Begin Provided passage

# Start to a story?



## chase1423 (Sep 19, 2015)

Sitting in the clearing, I looked out upon the valley below that was being overtaken by autumn. It was late October and the trees where shining in their vibrant sweaters made of oranges and yellows. A slight breeze blew from behind which, luckily, was not overpowering. The warmth of my golden retriever against my right thigh helped combat the chill. I looked down to his golden fur, matted with stickers and sweat. I knew I would later spend hours slaving over getting his fur clean. We, the dog and I, had been hiking in a valley that had not been encroached on by modern civilization. The break in which we were taking was necessary for the going was rough.
            The whole thing was very serene and for once in a long time, the world seemed calm. I needed the break from everyone, so naturally, I drove hours outside the city and found a valley in which I thought would clear the fog that had been blinding my mind. Out of my camelback, which had been full but now was running low, I sipped cold water and sighed. Buddy looked at me with greedy eyes, so I took out his bowl and poured the clear liquid in it. I never saw Buddy drink faster than he did then. 


I wrote these two paragraphs out of a depressing boredom, should I continue? and what do you all think? Feedback appreciated greatly. Thanks!


----------



## kilroy214 (Sep 19, 2015)

It sounds like a nice start to something interesting. By the end I got the feeling something was about to happen. I'm not sure if that's what you were going for or not, but it felt like a nice build up, none the less.

Your SPaag looked fairly clean.
My only nits are that the opening line felt a little awkward. It kind of has a passive tone, the way it starts off. If it started off, "I sat in the clearing, looking into the valley below..." it feels like a stronger opening.
But that's my own opinion, and I've been known to be wrong. (On several occasions, depending who you ask   )

The other is that dogs don't sweat, so unless it is the main character's sweat that is matting the dog's fur, that might need some retooling.

Looks like a good start. I'd like to see if this blossums into anything further.


----------



## Blade (Sep 19, 2015)

It looks to me like you have managed to establish a setting but the only story, so to speak, is the MC's escape from something that we are not yet informed about. It is a little rough at this point.



> Sitting in the clearing, I looked out upon the valley below that was being overtaken by autumn. It was late October and the trees where shining in their vibrant sweaters made of oranges and yellows. A slight breeze blew from behind which, luckily, was not overpowering. The warmth of my golden retriever against my right thigh helped combat the chill. I looked down to his golden fur, matted with stickers and sweat. I knew I would later spend hours (?) slaving over getting his fur clean(cleaning his fur?). We, the dog and I, had been hiking in a valley that had not been encroached on by modern civilization. The break in which we were taking was necessary for the going was rough.
> 
> The whole thing (scene?) was very serene and for once in a long time, the world seemed calm. I needed the break from everyone, so naturally, I drove hours outside the city and found a valley in which I thought would clear the fog that had been blinding my mind (fog is blinding?). Out of my camelback (WTF?), which had been full but now was running low, I sipped cold water and sighed. Buddy looked at me with greedy eyes, so I took out his bowl and poured the clear liquid (? redescribing water?)in (into) it. I never saw Buddy drink faster than he did then.



I have highlighted in red stuff I think could be omitted and inserted some little comments here and there. (Personally I have never of heard of the term 'camelback' though it may be common somewhere.) Generally this strikes me as a bit of a warmup that points back toward the motivation for the hike. Good luck with it.:encouragement:


----------



## chase1423 (Sep 20, 2015)

End Provided passage

* Exercise aim
From the story-draft thread, extract verbatim the stretch from "I wrote these" through "kilroy214 (Sep 19, 2015)". The lines after this thread have no connection to it.

Begin Record extracts

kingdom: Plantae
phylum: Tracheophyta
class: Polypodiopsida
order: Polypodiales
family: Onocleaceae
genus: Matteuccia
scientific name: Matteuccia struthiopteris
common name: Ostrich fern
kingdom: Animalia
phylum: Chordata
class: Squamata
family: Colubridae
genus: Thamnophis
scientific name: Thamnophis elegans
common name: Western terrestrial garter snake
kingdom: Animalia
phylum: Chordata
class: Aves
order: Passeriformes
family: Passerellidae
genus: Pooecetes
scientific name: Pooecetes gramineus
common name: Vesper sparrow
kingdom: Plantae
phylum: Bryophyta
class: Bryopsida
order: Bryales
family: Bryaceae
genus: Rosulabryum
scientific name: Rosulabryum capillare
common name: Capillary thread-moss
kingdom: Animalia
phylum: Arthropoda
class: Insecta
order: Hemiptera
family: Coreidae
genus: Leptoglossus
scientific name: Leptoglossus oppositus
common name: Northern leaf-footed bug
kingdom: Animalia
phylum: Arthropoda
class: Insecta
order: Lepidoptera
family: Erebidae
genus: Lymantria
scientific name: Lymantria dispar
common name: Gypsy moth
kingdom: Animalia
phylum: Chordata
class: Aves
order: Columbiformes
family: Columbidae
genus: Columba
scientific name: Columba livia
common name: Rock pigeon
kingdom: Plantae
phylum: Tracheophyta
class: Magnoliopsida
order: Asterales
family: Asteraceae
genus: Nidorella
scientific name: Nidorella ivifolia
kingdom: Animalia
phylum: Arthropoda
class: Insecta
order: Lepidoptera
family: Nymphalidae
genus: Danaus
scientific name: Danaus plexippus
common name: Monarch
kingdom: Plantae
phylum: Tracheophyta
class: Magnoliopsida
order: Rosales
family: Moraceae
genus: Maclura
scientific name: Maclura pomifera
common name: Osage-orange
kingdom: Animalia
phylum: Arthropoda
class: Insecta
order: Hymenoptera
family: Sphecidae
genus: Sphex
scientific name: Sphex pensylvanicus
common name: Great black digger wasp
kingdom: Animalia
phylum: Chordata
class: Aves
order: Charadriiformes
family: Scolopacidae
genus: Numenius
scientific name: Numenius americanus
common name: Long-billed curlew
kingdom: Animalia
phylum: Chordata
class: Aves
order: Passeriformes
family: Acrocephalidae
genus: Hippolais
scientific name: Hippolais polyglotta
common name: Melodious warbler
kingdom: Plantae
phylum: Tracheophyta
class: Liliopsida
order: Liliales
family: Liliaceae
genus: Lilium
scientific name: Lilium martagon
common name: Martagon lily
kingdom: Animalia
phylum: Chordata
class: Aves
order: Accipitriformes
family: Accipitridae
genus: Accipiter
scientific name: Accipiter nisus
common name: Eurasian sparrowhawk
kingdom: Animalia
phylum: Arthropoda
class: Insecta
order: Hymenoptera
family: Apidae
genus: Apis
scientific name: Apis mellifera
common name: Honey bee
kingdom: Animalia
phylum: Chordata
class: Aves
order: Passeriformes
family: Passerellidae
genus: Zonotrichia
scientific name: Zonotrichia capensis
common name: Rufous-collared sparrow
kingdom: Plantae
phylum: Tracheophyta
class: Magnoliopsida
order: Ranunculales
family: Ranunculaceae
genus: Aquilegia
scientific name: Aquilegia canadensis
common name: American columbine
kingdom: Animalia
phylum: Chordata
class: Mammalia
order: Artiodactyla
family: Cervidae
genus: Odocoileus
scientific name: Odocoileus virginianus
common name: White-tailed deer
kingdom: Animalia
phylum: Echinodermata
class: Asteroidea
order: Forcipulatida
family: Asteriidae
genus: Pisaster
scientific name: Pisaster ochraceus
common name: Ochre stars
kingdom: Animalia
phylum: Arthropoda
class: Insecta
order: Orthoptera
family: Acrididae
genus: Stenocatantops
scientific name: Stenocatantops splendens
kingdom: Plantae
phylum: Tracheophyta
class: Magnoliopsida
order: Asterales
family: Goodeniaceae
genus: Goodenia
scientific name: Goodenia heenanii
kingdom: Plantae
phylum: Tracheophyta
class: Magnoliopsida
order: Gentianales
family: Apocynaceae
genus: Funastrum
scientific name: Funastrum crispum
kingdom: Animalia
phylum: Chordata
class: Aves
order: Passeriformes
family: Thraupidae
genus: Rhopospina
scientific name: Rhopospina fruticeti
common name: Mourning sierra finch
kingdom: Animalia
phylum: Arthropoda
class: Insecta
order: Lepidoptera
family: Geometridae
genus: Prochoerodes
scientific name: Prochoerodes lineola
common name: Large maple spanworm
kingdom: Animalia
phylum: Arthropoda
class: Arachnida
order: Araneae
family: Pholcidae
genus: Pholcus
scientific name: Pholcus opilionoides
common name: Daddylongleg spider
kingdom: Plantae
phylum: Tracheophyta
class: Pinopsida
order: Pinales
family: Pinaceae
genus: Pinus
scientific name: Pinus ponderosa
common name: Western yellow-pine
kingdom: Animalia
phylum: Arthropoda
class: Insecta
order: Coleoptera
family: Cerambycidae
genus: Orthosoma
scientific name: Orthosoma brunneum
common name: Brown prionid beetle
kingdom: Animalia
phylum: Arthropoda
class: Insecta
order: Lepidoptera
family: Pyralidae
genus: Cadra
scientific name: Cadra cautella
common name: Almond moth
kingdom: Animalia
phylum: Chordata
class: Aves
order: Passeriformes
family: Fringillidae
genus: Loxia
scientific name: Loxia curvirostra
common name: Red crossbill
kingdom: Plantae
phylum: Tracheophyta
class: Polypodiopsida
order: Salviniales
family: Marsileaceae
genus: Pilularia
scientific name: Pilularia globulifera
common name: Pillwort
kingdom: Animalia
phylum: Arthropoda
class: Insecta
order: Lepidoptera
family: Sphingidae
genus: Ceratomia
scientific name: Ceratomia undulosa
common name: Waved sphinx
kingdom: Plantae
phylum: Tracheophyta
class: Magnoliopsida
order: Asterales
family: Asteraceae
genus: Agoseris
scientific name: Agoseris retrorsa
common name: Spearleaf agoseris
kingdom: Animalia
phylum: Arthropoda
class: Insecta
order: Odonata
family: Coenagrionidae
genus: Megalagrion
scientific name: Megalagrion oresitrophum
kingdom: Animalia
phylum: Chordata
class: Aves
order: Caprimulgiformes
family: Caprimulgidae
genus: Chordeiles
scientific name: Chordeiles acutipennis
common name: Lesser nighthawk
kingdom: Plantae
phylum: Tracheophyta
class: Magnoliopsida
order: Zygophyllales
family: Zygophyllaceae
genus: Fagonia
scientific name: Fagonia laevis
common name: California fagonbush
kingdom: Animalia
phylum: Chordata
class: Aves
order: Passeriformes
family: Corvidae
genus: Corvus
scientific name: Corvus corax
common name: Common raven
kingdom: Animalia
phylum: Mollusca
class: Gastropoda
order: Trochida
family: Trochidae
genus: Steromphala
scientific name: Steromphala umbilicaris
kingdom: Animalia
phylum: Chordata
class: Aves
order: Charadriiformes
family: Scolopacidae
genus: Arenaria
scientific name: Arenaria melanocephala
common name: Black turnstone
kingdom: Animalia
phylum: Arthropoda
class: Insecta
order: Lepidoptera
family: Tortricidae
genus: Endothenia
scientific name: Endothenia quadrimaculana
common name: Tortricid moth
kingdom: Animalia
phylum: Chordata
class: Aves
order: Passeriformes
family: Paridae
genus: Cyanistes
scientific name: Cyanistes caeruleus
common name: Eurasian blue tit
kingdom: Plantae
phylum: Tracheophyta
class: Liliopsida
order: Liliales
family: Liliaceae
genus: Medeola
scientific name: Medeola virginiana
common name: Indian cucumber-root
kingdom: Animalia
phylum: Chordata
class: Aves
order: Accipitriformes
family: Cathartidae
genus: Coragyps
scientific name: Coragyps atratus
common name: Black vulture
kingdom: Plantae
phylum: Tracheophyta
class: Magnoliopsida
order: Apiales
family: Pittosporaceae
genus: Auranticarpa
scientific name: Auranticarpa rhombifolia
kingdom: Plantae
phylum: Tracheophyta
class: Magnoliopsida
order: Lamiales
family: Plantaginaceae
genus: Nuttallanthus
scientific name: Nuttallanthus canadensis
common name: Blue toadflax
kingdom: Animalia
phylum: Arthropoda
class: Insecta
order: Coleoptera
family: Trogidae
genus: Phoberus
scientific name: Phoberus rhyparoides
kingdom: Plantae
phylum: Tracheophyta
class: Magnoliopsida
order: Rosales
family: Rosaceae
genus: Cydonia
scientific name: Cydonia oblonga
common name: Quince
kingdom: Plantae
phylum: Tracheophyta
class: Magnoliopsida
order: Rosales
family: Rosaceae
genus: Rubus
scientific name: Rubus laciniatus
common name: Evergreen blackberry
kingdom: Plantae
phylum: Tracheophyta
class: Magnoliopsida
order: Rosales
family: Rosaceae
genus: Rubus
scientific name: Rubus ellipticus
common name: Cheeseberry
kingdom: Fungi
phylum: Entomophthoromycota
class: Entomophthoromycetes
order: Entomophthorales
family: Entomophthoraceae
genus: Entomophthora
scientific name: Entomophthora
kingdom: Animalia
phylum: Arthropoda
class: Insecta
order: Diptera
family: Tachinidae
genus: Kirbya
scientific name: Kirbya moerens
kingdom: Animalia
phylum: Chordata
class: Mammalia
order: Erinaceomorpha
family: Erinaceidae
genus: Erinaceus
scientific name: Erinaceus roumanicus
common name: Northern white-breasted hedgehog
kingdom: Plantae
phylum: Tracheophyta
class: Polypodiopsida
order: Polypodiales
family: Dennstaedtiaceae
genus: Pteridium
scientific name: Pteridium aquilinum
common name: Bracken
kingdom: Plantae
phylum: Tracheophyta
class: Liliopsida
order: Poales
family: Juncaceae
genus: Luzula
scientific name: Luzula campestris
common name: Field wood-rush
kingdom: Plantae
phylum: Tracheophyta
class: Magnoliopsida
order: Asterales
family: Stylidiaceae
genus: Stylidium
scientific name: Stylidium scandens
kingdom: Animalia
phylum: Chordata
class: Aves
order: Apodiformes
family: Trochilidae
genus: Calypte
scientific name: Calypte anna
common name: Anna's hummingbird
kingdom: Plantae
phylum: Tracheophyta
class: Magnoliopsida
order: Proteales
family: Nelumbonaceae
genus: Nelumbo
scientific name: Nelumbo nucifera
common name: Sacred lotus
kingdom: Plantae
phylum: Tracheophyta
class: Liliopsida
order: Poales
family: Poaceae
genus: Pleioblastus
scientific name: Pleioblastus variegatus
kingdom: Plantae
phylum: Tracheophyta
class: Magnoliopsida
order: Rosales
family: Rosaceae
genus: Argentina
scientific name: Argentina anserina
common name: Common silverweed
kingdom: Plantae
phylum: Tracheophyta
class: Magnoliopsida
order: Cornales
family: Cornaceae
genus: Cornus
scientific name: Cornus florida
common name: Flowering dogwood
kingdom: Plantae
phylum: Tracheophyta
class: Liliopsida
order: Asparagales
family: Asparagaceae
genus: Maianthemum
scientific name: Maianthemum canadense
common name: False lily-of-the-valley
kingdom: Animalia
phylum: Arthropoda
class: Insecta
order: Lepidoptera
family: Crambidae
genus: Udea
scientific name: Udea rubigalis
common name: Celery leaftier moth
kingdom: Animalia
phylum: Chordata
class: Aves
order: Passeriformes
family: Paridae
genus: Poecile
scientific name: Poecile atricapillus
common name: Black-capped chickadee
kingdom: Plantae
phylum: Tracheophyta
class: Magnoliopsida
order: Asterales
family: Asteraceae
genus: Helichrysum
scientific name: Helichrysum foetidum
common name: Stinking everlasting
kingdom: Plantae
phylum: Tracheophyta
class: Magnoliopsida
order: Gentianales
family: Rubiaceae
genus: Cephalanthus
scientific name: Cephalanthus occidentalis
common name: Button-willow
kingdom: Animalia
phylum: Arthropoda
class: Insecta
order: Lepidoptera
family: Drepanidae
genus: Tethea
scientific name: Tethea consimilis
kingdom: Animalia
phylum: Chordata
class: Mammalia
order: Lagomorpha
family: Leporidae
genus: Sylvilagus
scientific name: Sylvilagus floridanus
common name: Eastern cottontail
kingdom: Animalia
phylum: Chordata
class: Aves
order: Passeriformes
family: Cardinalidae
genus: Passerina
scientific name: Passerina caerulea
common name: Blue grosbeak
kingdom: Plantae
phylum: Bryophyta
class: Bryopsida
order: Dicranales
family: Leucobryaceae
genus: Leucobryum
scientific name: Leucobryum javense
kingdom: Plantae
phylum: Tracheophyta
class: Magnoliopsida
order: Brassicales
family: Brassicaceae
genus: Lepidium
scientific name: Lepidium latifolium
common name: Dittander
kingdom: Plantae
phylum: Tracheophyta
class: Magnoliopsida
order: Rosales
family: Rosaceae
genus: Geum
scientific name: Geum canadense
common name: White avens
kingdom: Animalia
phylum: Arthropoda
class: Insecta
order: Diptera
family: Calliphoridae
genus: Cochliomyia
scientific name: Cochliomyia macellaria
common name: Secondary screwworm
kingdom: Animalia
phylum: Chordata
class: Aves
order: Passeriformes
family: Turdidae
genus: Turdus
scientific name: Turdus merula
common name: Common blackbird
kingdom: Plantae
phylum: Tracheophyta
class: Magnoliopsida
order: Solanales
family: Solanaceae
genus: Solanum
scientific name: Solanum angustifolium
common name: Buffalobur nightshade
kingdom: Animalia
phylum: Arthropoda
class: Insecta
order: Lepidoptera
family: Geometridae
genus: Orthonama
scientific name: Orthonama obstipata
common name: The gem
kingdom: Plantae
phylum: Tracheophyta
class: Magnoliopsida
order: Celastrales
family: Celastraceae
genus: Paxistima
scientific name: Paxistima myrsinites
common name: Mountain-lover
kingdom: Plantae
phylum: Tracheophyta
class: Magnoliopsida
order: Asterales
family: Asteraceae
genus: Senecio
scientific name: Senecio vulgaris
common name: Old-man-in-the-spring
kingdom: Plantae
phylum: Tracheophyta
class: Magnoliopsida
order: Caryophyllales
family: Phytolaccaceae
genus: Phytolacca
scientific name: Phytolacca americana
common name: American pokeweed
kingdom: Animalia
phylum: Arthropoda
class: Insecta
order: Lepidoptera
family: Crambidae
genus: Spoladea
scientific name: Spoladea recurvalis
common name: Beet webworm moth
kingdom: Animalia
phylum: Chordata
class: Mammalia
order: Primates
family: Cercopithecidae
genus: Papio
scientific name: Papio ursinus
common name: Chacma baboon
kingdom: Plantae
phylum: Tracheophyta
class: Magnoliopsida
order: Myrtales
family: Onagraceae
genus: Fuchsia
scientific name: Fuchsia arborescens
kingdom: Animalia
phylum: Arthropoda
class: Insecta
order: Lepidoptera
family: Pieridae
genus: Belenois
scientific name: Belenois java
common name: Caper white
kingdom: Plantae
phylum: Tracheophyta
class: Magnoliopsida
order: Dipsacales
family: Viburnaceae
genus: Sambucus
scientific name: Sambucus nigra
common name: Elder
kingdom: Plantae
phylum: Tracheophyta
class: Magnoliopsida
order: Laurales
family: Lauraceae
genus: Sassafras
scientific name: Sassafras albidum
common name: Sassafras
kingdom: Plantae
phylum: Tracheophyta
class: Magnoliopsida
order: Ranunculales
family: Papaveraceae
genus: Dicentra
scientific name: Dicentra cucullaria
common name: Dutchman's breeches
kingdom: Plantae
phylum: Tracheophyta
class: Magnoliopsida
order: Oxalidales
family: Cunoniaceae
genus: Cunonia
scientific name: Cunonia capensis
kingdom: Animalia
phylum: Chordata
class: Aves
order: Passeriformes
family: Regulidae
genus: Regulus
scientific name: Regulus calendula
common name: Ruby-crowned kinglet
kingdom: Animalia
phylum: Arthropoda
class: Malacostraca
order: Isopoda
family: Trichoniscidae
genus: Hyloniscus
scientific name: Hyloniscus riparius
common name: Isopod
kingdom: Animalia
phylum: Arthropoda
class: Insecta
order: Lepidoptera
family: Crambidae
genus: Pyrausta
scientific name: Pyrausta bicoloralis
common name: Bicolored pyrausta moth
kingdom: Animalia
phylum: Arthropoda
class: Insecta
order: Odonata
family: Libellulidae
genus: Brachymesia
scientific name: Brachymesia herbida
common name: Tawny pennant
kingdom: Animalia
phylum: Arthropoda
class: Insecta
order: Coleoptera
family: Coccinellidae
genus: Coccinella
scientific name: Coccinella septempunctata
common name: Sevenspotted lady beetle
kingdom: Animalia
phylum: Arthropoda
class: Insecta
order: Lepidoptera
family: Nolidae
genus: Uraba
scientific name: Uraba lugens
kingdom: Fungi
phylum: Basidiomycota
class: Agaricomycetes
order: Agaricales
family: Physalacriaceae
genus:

End Record extracts

* Worked solution
I wrote these two paragraphs out of a depressing boredom, should I continue? and what do you all think? Feedback appreciated greatly. Thanks!


----------



## kilroy214 (Sep 19, 2015)